| Extract to read |
* * *

On Wed 22-06-16 00:32:29, Tetsuo Handa wrote:
> Michal Hocko wrote:
[...]
> > Hmm, what about the following instead. It is rather a workaround than a
> > full flaged fix but it seems much more easier and shouldn't introduce
> > new issues.
> 
> Yes, I think that will work. But I think below patch (marking signal_struct
> to ignore TIF_MEMDIE instead of clearing TIF_MEMDIE from task_struct) on top of
> current linux.git will implement no-lockup requirement. No race is possible unlike
> "[PATCH 10/10] mm, oom: hide mm which is shared with kthread or global init".

Not really. Because without the exit_oom_victim from oom_reaper you have
no guarantee that the oom_killer_disable will ever return. I have
mentioned that in the changelog. There is simply no guarantee the oom
victim will ever reach exit_mm->exit_oom_victim.
-- 
Michal Hocko
SUSE Labs

^ permalink raw reply	[flat|nested] 14+ messages in thread

* Re: mm, oom_reaper: How to handle race with oom_killer_disable() ?
  2016-06-21 17:46             ` Michal Hocko
@ 2016-06-21 21:47               ` Tetsuo Handa
  2016-06-22  6:40                 ` Michal Hocko
  0 siblings, 1 reply; 14+ messages in thread
From: Tetsuo Handa @ 2016-06-21 21:47 UTC (permalink / raw)
  To: mhocko
  Cc: linux-mm, rientjes, oleg, vdavydov, mgorman, hughd, riel, akpm,
	linux-kernel

Michal Hocko wrote:
> On Wed 22-06-16 00:32:29, Tetsuo Handa wrote:
> > Michal Hocko wrote:
> [...]
> > > Hmm, what about the following instead. It is rather a workaround than a
> > > full flaged fix but it seems much more easier and shouldn't introduce
> > > new issues.
> > 
> > Yes, I think that will work. But I think below patch (marking signal_struct
> > to ignore TIF_MEMDIE instead of clearing TIF_MEMDIE from task_struct) on top of
> > current linux.git will implement no-lockup requirement. No race is possible unlike
> > "[PATCH 10/10] mm, oom: hide mm which is shared with kthread or global init".

* * *

| Given entries |
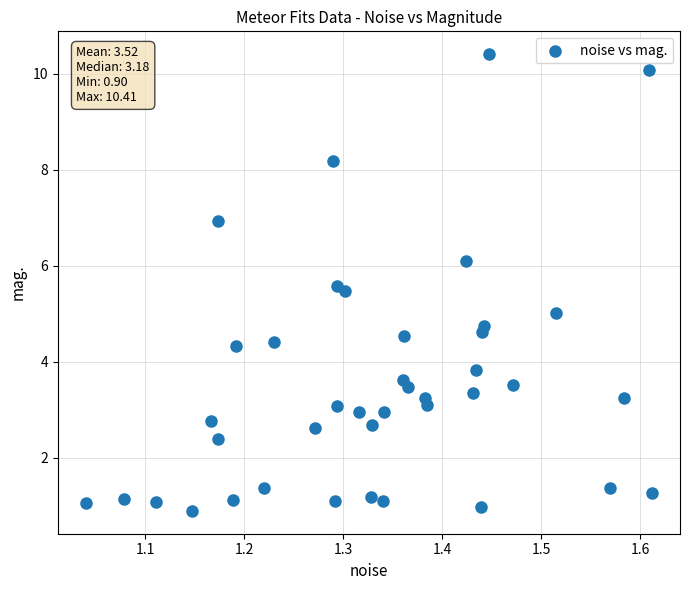

What is the range of X values (max minus min)?

0.6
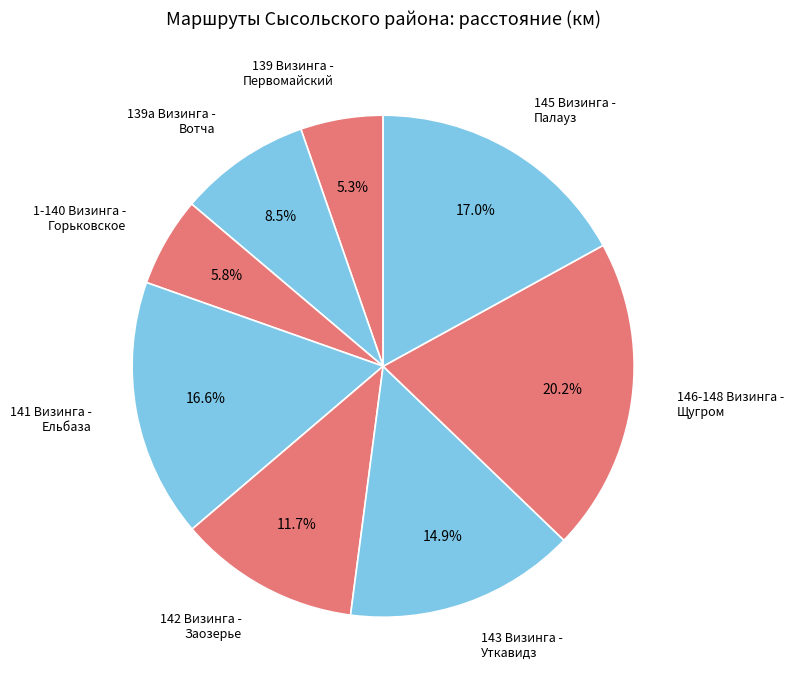

Approximately how many times larger is the value at 142 Визинга - Заозерье compared to 143 Визинга - Уткавидз?

0.8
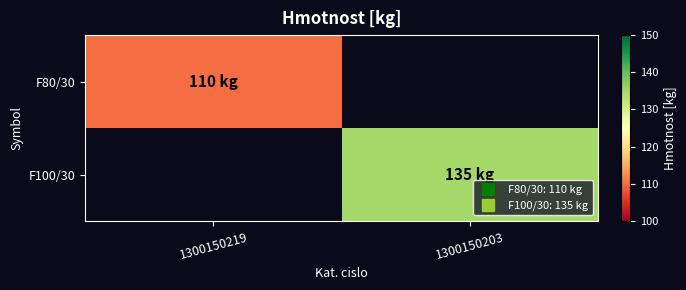

List the labels in order of F100/30 value, smallest first.

1300150219, 1300150203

* * *

| Exercises to complete |
1: Answer these about the oom_reaper mailing-list thread, one line each:
(a) According to Michal Hocko, without which call from oom_reaper is there no guarantee that oom_killer_disable will ever return?
(b) Which structure does Tetsuo Handa's proposed patch mark to ignore TIF_MEMDIE?
(c) On what date and at what UTC time did Tetsuo Handa's reply go out?
2: Pick up the oom_reaper mailing-list thread after its last sentence and write what comes next.

| Answers below |
1:
(a) exit_oom_victim
(b) signal_struct
(c) 2016-06-21, 21:47 UTC

2:
> 
> Not really. Because without the exit_oom_victim from oom_reaper you have
> no guarantee that the oom_killer_disable will ever return. I have
> mentioned that in the changelog. There is simply no guarantee the oom
> victim will ever reach exit_mm->exit_oom_victim.

Why? Since any allocation after setting oom_killer_disabled = true will be
forced to fail, nobody will be blocked on waiting for memory allocation. Thus,
the TIF_MEMDIE tasks will eventually reach exit_mm->exit_oom_victim, won't it?

The only possibility that the TIF_MEMDIE tasks won't reach exit_mm->exit_oom_victim
is __GFP_NOFAIL allocations failing to make forward progress even after
ALLOC_NO_WATERMARKS is used. But that is a different problem which I think
we can call panic() when __GFP_NOFAIL allocations failed after setting
oom_killer_disabled = true.

^ permalink raw reply	[flat|nested] 14+ messages in thread

* Re: mm, oom_reaper: How to handle race with oom_killer_disable() ?
  2016-06-21 21:47               ` Tetsuo Handa
@ 2016-06-22  6:40                 ` Michal Hocko
  2016-06-22  6:50                   ` Michal Hocko
  0 siblings, 1 reply; 14+ messages in thread
From: Michal Hocko @ 2016-06-22  6:40 UTC (permalink / raw)
  To: Tetsuo Handa
  Cc: linux-mm, rientjes, oleg, vdavydov, mgorman, hughd, riel, akpm,
	linux-kernel

On Wed 22-06-16 06:47:48, Tetsuo Handa wrote:
> Michal Hocko wrote:
> > On Wed 22-06-16 00:32:29, Tetsuo Handa wrote:
> > > Michal Hocko wrote:
> > [...]
> > > > Hmm, what about the following instead. It is rather a workaround than a
> > > > full flaged fix but it seems much more easier and shouldn't introduce
> > > > new issues.
> > > 
> > > Yes, I think that will work. But I think below patch (marking signal_struct
> > > to ignore TIF_MEMDIE instead of clearing TIF_MEMDIE from task_struct) on top of
> > > current linux.git will implement no-lockup requirement. No race is possible unlike
> > > "[PATCH 10/10] mm, oom: hide mm which is shared with kthread or global init".
> > 
> > Not really. Because without the exit_oom_victim from oom_reaper you have
> > no guarantee that the oom_killer_disable will ever return. I have
> > mentioned that in the changelog. There is simply no guarantee the oom
> > victim will ever reach exit_mm->exit_oom_victim.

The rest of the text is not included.